**PAGE TEXT**
C-Suite Divided Over Security Concerns
Survey shows 60% of CEOs plan to invest the most resources in malware prevention, but CISOs, CIOs, and CTOs are on a different page.
More than 60% of CEOs believe malware is the biggest threat to their organization, but just one-third of CISOs, CIOs, and CTOs agree.
It's just one data point in a new study by identity management company Centrify that shows a major disconnect on this and many other security issues between CEOs and their technical officers (TOs), which include CIOs, CTOs and CISOs.
CEOs and TOs also diverged on whether they knew if their organization had experienced a breach. Only 55% of CEOs say their organization experienced a breach, while 79% of TOs say so. On the technology front, 62% of CEOs say two-factor authentication technologies are difficult to manage, while only 41% of TOs concur with that statement.
"Part of the problem is that the technical people tend to try to keep the breach quiet," says Tom Kemp, CEO at Centrify. "I think overall, the TOs need to do a better job managing up, because with SEC regulations and various state breach notification regulations, organizations really do have to report if they have been breached today."
Kemp points out that 42% of TOs point to identity breaches as one of the primary threats to their organizations. And 68% of executives whose companies experienced significant breaches indicate it would most likely have been prevented by either privileged user identity and access management or user identity assurance. Only 8% of all executives whose companies experienced a significant breach say that anti-malware technology would have prevented the more significant breaches with serious consequences.
Frank Dickson, an IDC analyst who focuses on identity and access management, points out that the 2017 Verizon Data Breach Investigations Report found that 81% of hacking-related breaches leveraged stolen and/or weak passwords.
"Our goal is not to eliminate malware, our goal is to eliminate breaches," Dickson says. "By strengthening authentication, it lets us build security into the network," and potentially eliminate the vast majority of breaches.
Lawrence Orans, a research vice president at Gartner who focuses on network security, says he doesn't think it's helpful to set security up as a choice between identity management versus malware detection.

**TASK DESCRIPTION**
In the article about executives' security views, what percentage of technical officers say their organization experienced a breach?

**RECORDS PROVIDED**
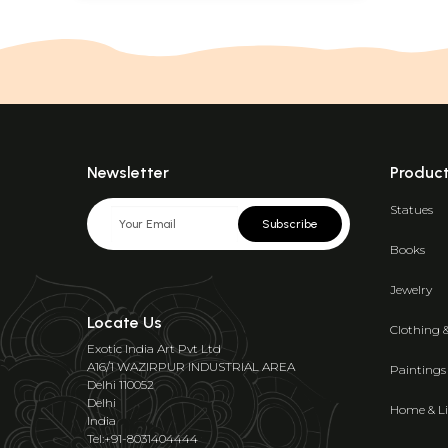
Newsletter
Produc
Statues
Subscribe
Books
Jewelry
Locate Us
Clothing 
Exotic India Art Pvt Ltd
A16/1 WAZIRPUR INDUSTRIAL AREA
Paintings
Delhi 110052
Delhi
Home & Li
India
Tel:+91-8031404444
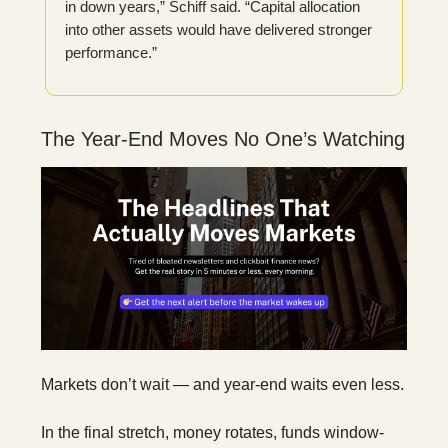
in down years,” Schiff said. “Capital allocation
into other assets would have delivered stronger
performance.”
The Year-End Moves No One’s Watching
Markets don’t wait — and year-end waits even less.
In the final stretch, money rotates, funds window-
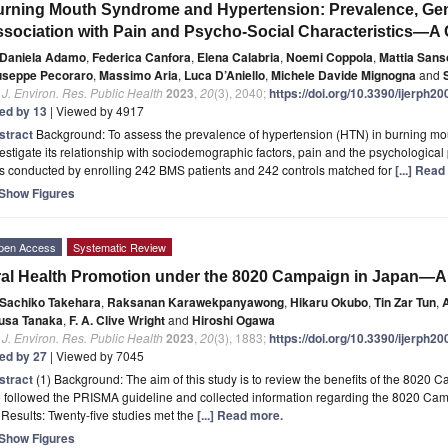
rning Mouth Syndrome and Hypertension: Prevalence, Gen
sociation with Pain and Psycho-Social Characteristics—A
Daniela Adamo
,
Federica Canfora
,
Elena Calabria
,
Noemi Coppola
,
Mattia San
useppe Pecoraro
,
Massimo Aria
,
Luca D’Aniello
,
Michele Davide Mignogna
and
. J. Environ. Res. Public Health
2023
,
20
(3), 2040;
https://doi.org/10.3390/ijerph2
ted by 13
| Viewed by 4917
stract
Background: To assess the prevalence of hypertension (HTN) in burning mo
estigate its relationship with sociodemographic factors, pain and the psychological 
s conducted by enrolling 242 BMS patients and 242 controls matched for
[...] Rea
Show Figures
pen Access
Systematic Review
al Health Promotion under the 8020 Campaign in Japan—A
Sachiko Takehara
,
Raksanan Karawekpanyawong
,
Hikaru Okubo
,
Tin Zar Tun
,
usa Tanaka
,
F. A. Clive Wright
and
Hiroshi Ogawa
. J. Environ. Res. Public Health
2023
,
20
(3), 1883;
https://doi.org/10.3390/ijerph2
ted by 27
| Viewed by 7045
stract
(1) Background: The aim of this study is to review the benefits of the 8020 C
 followed the PRISMA guideline and collected information regarding the 8020 Ca
 Results: Twenty-five studies met the
[...] Read more.
Show Figures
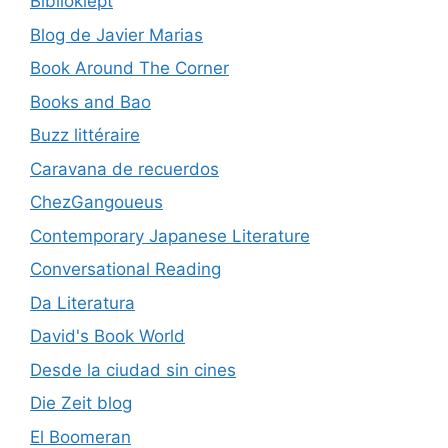
Biblioklept
Blog de Javier Marias
Book Around The Corner
Books and Bao
Buzz littéraire
Caravana de recuerdos
ChezGangoueus
Contemporary Japanese Literature
Conversational Reading
Da Literatura
David's Book World
Desde la ciudad sin cines
Die Zeit blog
El Boomeran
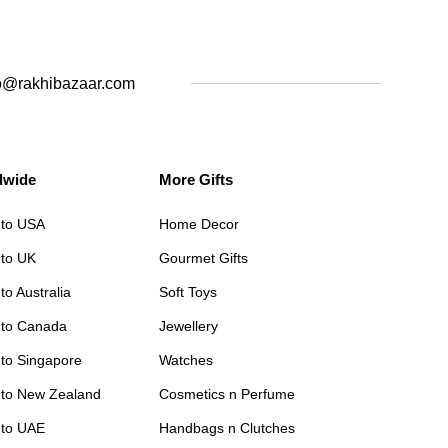
o@rakhibazaar.com
dwide
More Gifts
 to USA
Home Decor
 to UK
Gourmet Gifts
to Australia
Soft Toys
 to Canada
Jewellery
 to Singapore
Watches
 to New Zealand
Cosmetics n Perfume
 to UAE
Handbags n Clutches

**RESPONSE TO THE TASK**
79%